NOV. 24, 2020  |  For about 50 years, residents of Lawrenceville have traveled south a few miles on U.S. Highway 29 to eat at what was sometimes called “the Lawrenceville Country Club.”  Of course, there was no bona fide country club, with golf and tennis, in the area.

This facility was a small restaurant in what was once a Sinclair service station. Among its operators were Hoke Houston, and later on the Crowe family. Stanley Gunter bought it from the Crowes. When the highway was four-laned, Gunter moved it slightly north and opened what has been Hometown Barbeque. 

Kelly

In 2004, Gunter sold Hometown Barbeque to Martha Kelly, 72, and George Richbourg, 70, good friends and partners, who both feel now is the time to retire. Hometown Barbeque’s last day of operation was Saturday (November 21). 

What eventually became the Kelly-Rickbourg operation started in 1999 out of a concession trailer in the parking lot of The Prescription Shop in Lawrenceville. Richbourg, Martha’s late husband and another person served barbecue and other sandwiches on Fridays and Saturdays.  Martha recalls: “They did that for five years, enjoyed it, and found it was fun and a good way to meet people.”  

Richbourg

During that time, George’s daytime job was as a finance executive for Kubota Tractor while Martha was teaching fourth and fifth grade at Benefield Elementary School. Martha had met George through his involvement with the school and its PTA after George moved to the area in the early 80s. Meanwhile, Martha’s husband, a chef, and the other partner got out of the business. Eventually Martha and George both left their regular jobs, became partners full time on Labor Day weekend in 2004, and bought the former Gunter’s operation. They have been serving  at the location ever since.  They began  perfecting their barbecue and offerings, working nights and weekends to get their restaurant off the ground.

And now both are retiring.  Martha told us: “I’m just going to take it easy, and not feel tied down. I’ll clean out my house, do some traveling perhaps, and enjoy life.” Richbourg, too, is ready to settle into full time retirement. Martha is a native of North Carolina, and a graduate of the University of Florida.

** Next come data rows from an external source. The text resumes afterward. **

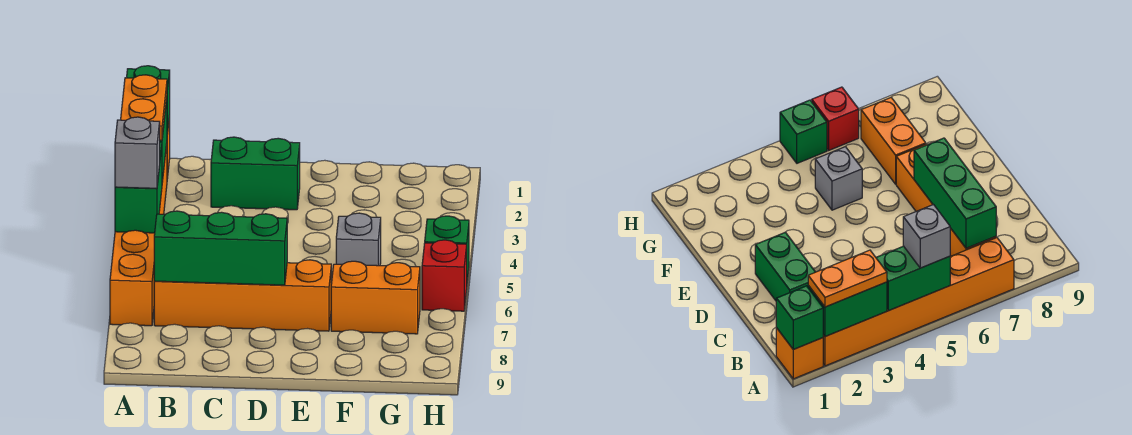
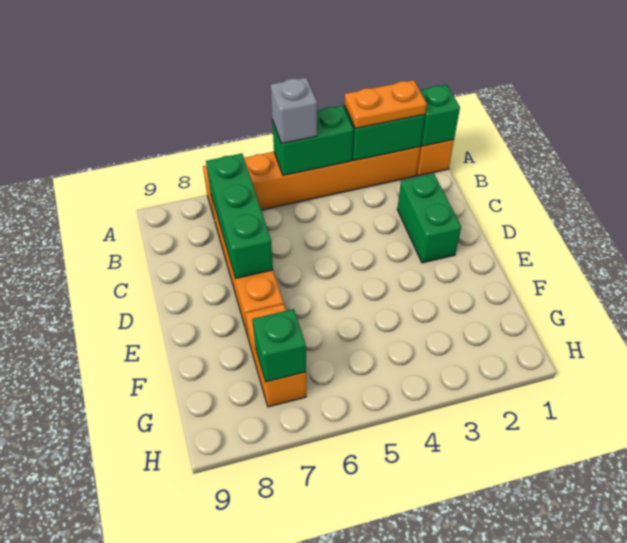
grey 1x1 brick [336,213,381,266] -> none
green 1x1 brick [425,216,469,280] -> green 1x1 brick moved to [252,309,306,382]
red 1x1 brick [422,240,467,311] -> none

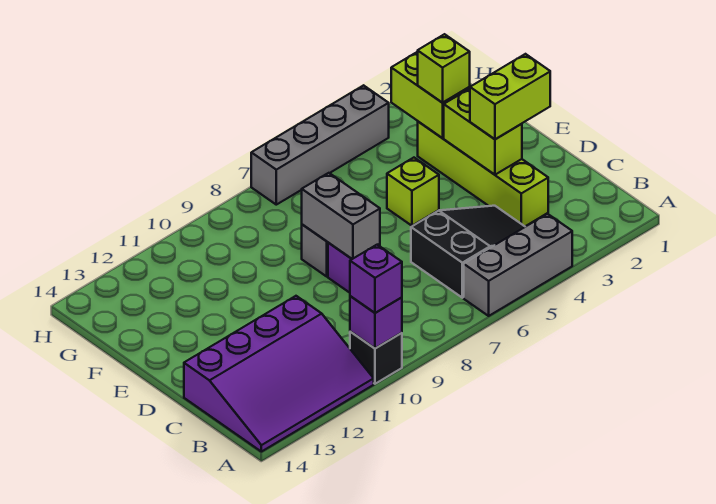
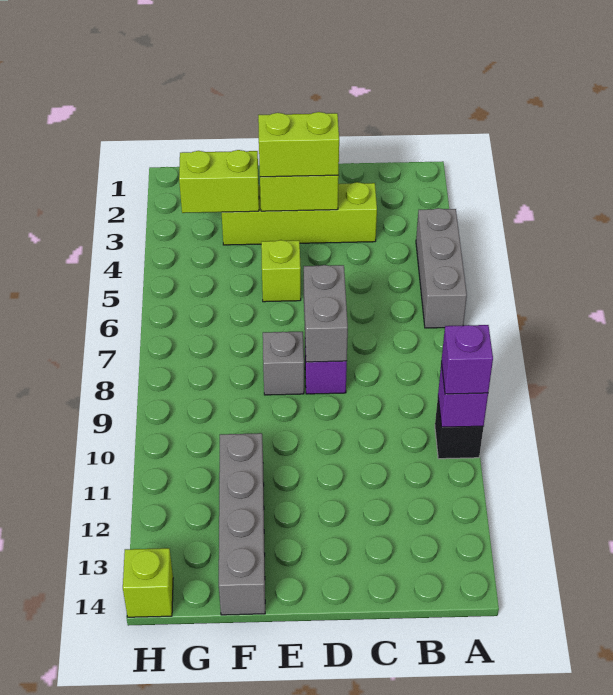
purple 3x4 slope [184,296,374,452] -> none
black 2x3 slope [411,206,525,298] -> none
lime 1x2 brick [470,54,550,139] -> lime 1x2 brick turned to [258,112,339,177]
grey 1x2 brick [302,173,380,259] -> grey 1x2 brick turned to [304,265,348,362]
lime 1x1 brick [418,34,470,103] -> lime 1x1 brick moved to [123,548,173,617]
grey 1x4 brick [251,85,389,205] -> grey 1x4 brick moved to [219,433,265,615]

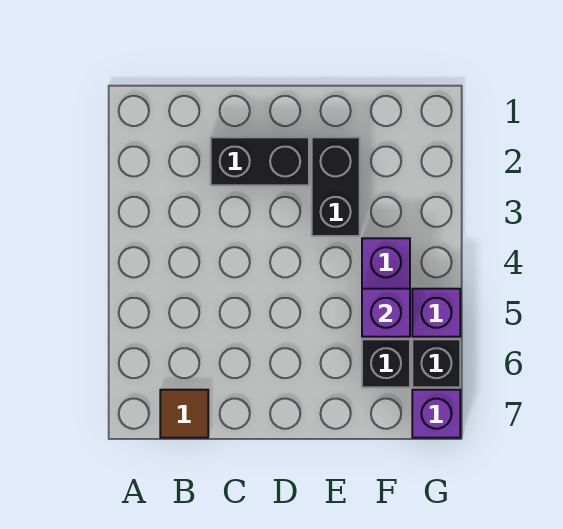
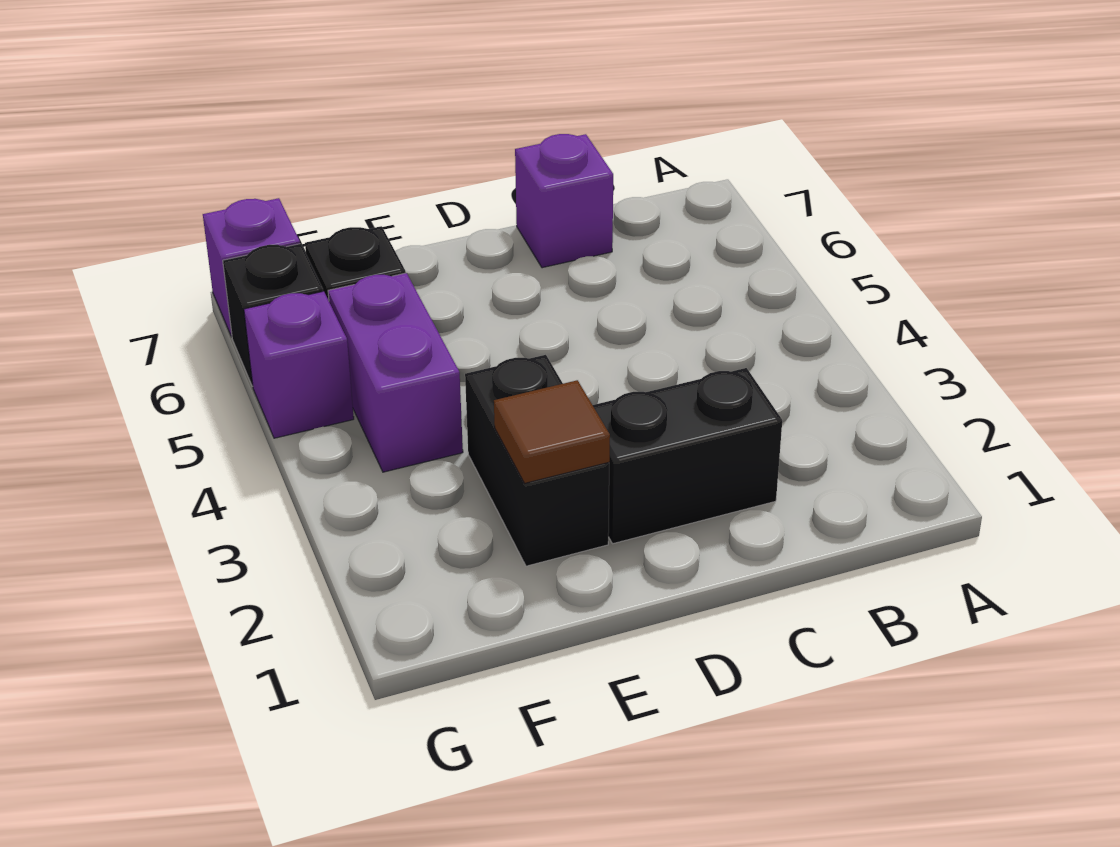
brown 1x1 tile [160,390,208,438] -> brown 1x1 tile moved to [494,380,610,483]
purple 1x1 brick [362,289,410,337] -> purple 1x1 brick moved to [515,134,613,268]

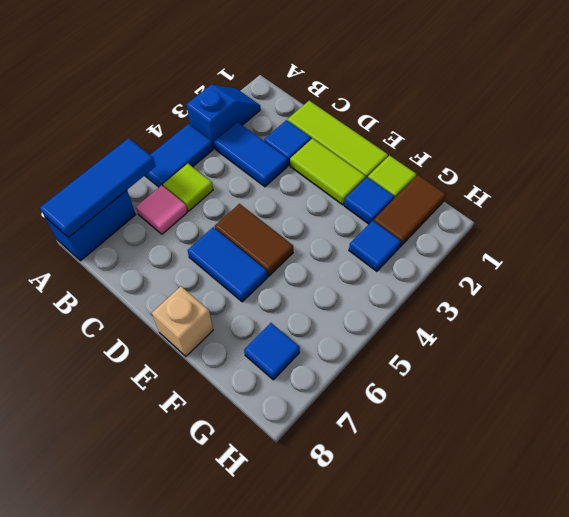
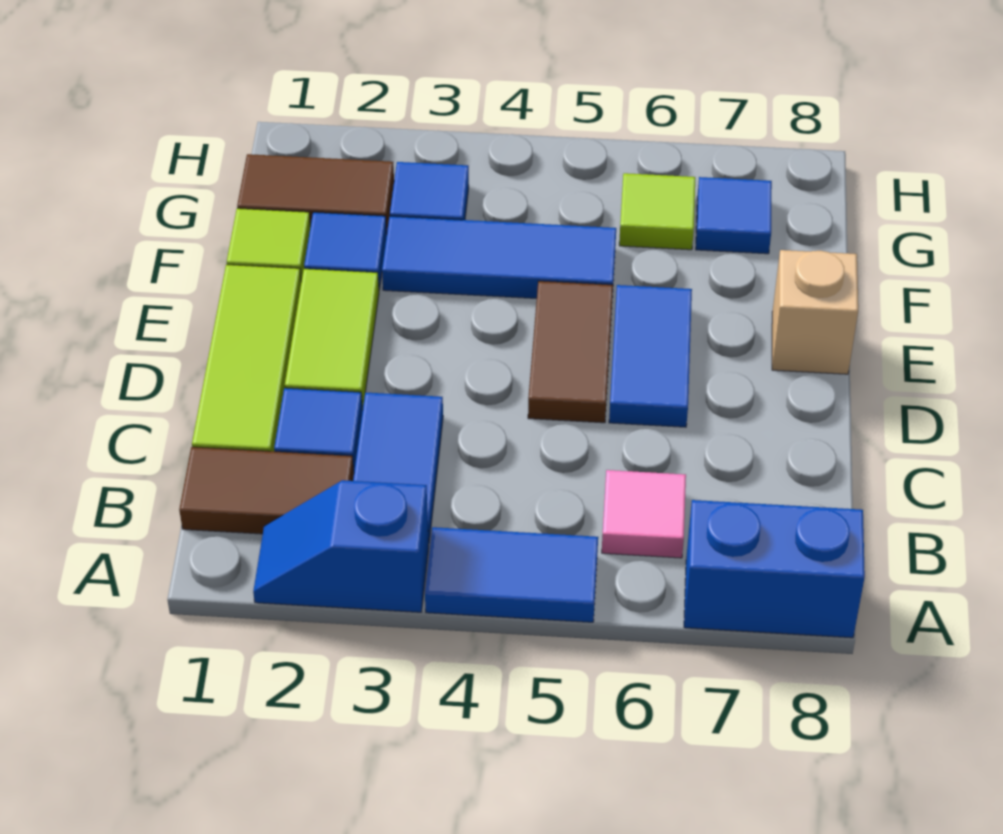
blue 1x3 tile [40,138,156,238] -> blue 1x3 tile moved to [382,216,616,298]
none -> brown 1x2 tile [179,447,354,534]
lime 1x1 tile [163,164,213,211] -> lime 1x1 tile moved to [619,173,695,250]

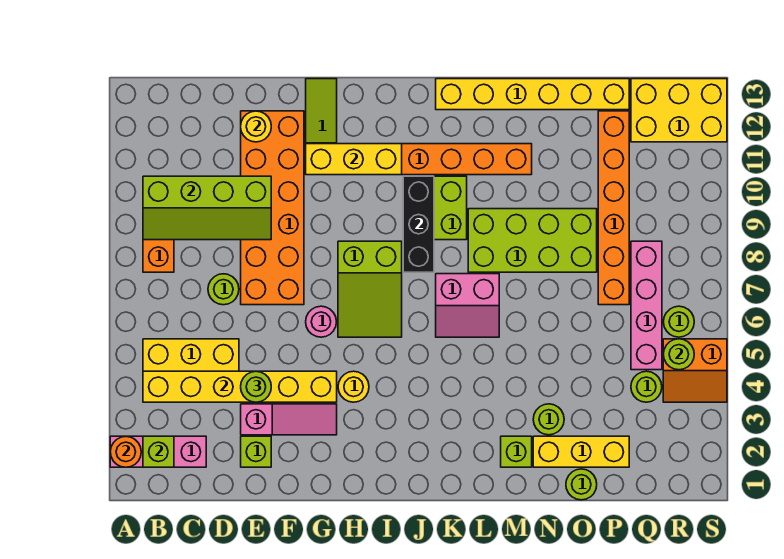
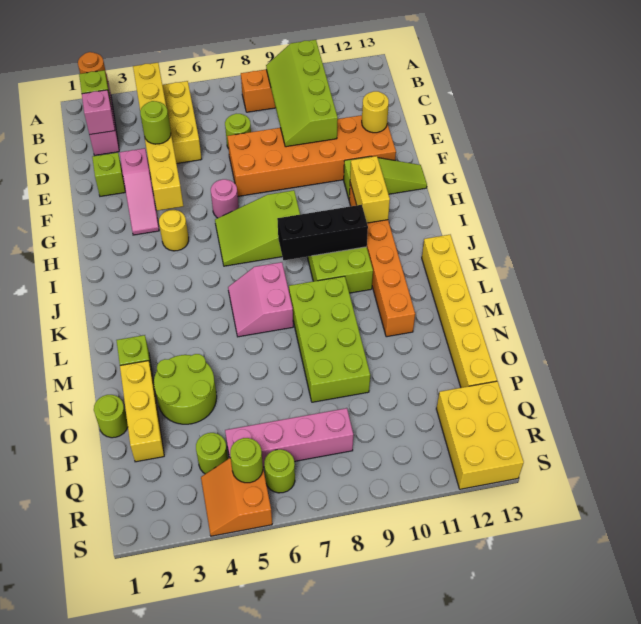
none -> pink 1x1 brick [82,90,115,135]
yellow 1x3 brick [306,144,402,175] -> yellow 1x2 brick [350,156,390,223]
lime 1x1 round brick [533,404,564,435] -> lime 2x2 round brick [154,354,217,424]
orange 1x6 brick [598,111,629,305] -> none

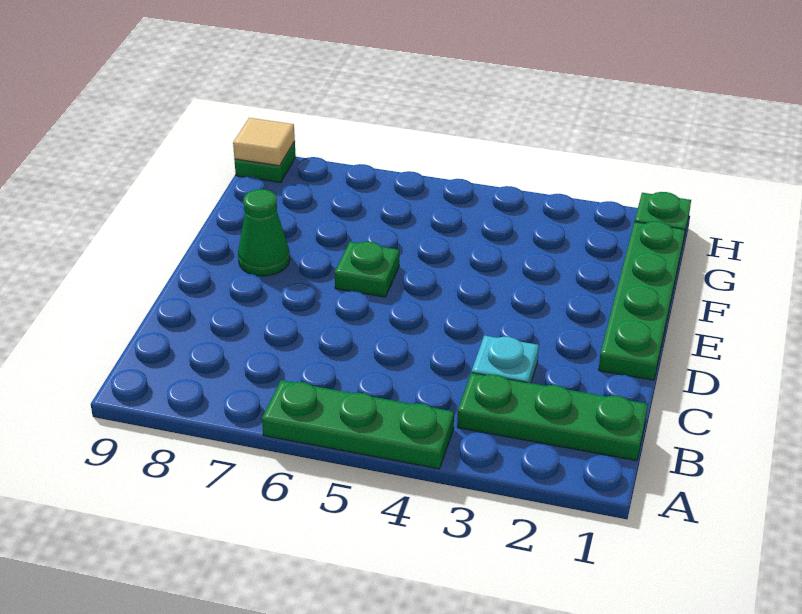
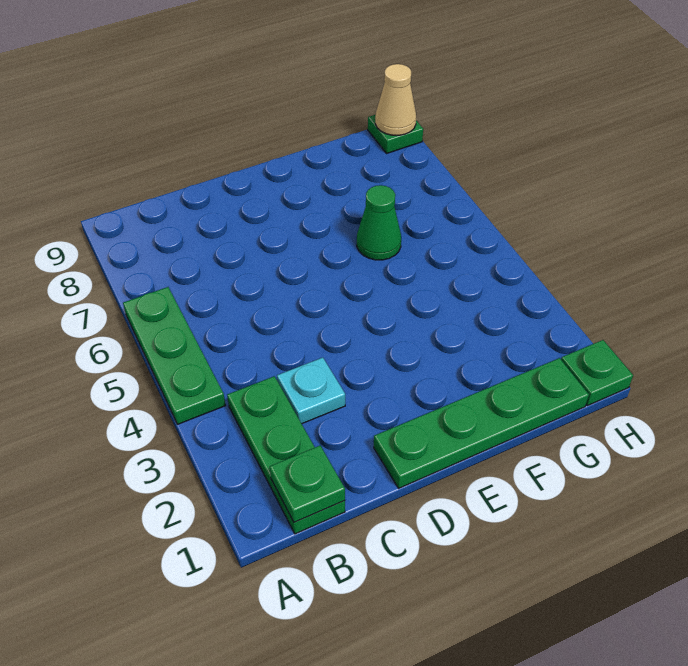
green 1x1 plate [335,242,399,297] -> green 1x1 plate moved to [270,446,345,522]
green 1x1 cone [238,189,290,276] -> green 1x1 cone moved to [357,185,401,260]
tan 1x1 tile [233,118,295,166] -> tan 1x1 cone [375,64,416,135]

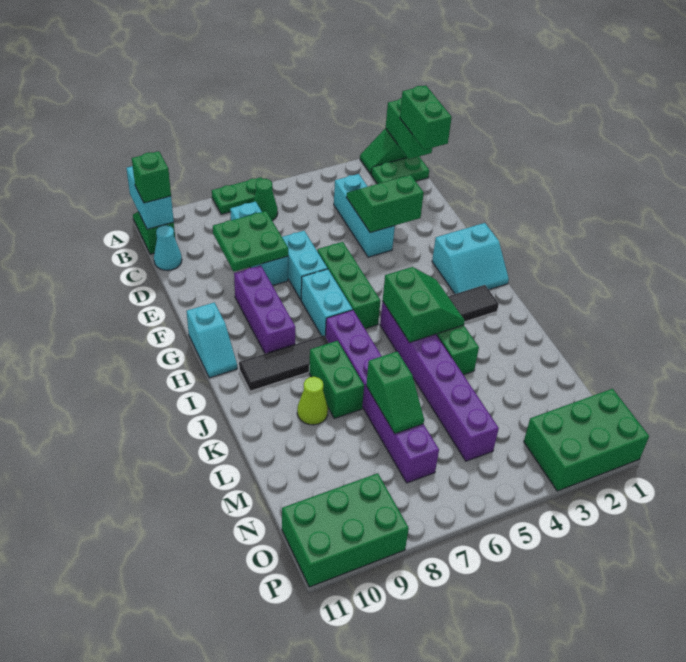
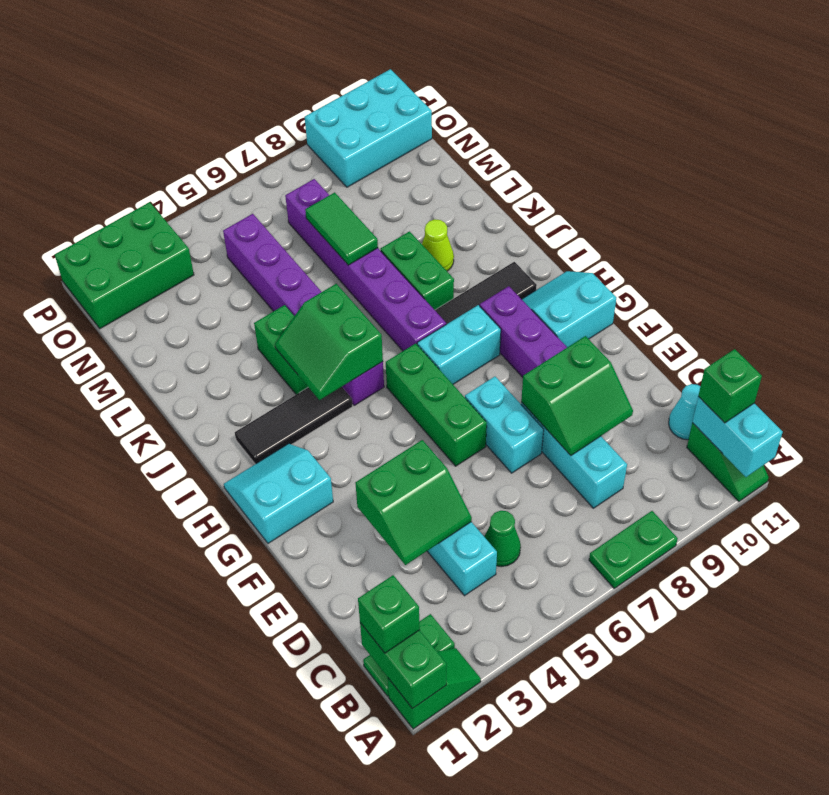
green 1x2 brick [400,85,452,150] -> green 1x1 brick [358,575,420,653]
green 1x1 cone [253,179,278,220] -> green 1x1 cone moved to [484,511,521,567]
green 2x2 plate [213,211,288,271] -> green 2x2 slope [521,336,633,455]
cyan 1x2 brick [301,269,353,336] -> cyan 1x2 brick turned to [417,305,501,384]
cyan 1x2 slope [187,302,237,378] -> cyan 2x2 slope [522,271,616,347]
green 1x2 slope [366,352,424,434] -> green 1x2 tile [305,192,378,265]
green 2x3 brick [282,473,409,587] -> cyan 2x3 brick [305,69,432,187]

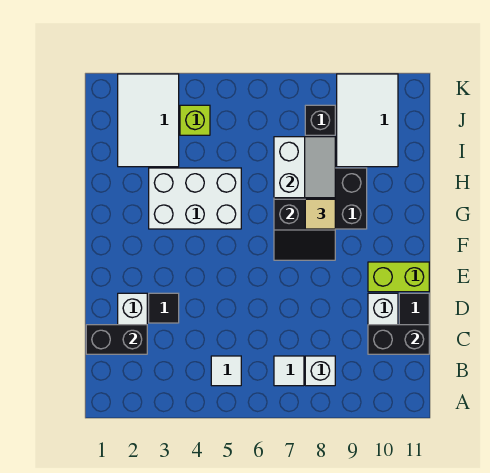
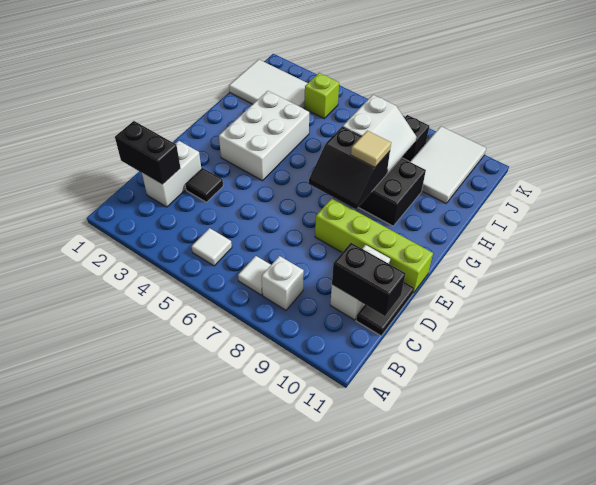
lime 1x2 brick [368,262,429,292] -> lime 1x4 brick [315,198,433,293]
white 2x3 brick [149,168,241,229] -> white 2x3 brick turned to [219,91,309,181]
white 2x3 tile [118,74,179,167] -> white 2x3 tile turned to [229,59,308,108]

Our best to these two hard workers in their retirement.

* * * * *

Hometown Barbeque for years was the regular meeting site for a group of Lawrenceville “good old boys,” who gathered there for lunch each Thursday and Saturday at noon to enjoy one another’s company. Martha called them the Lunch Bunch, and it included many politicians, attorneys, bankers, a few elected officials—all men—- just to chew the fat. Wayne Mason points out that at the end most of the group sat at a Republican table, and three or four Democrats usually sat at another table. 

Bill Atkinson, a regular at the Thursday and Saturday lunches, recalls that there was another person who had first bought the eatery Houston operated. Bill says: “That was Charles Moore, but after two weeks, he sold to the Crowes, saying that running a restaurant was too much work.”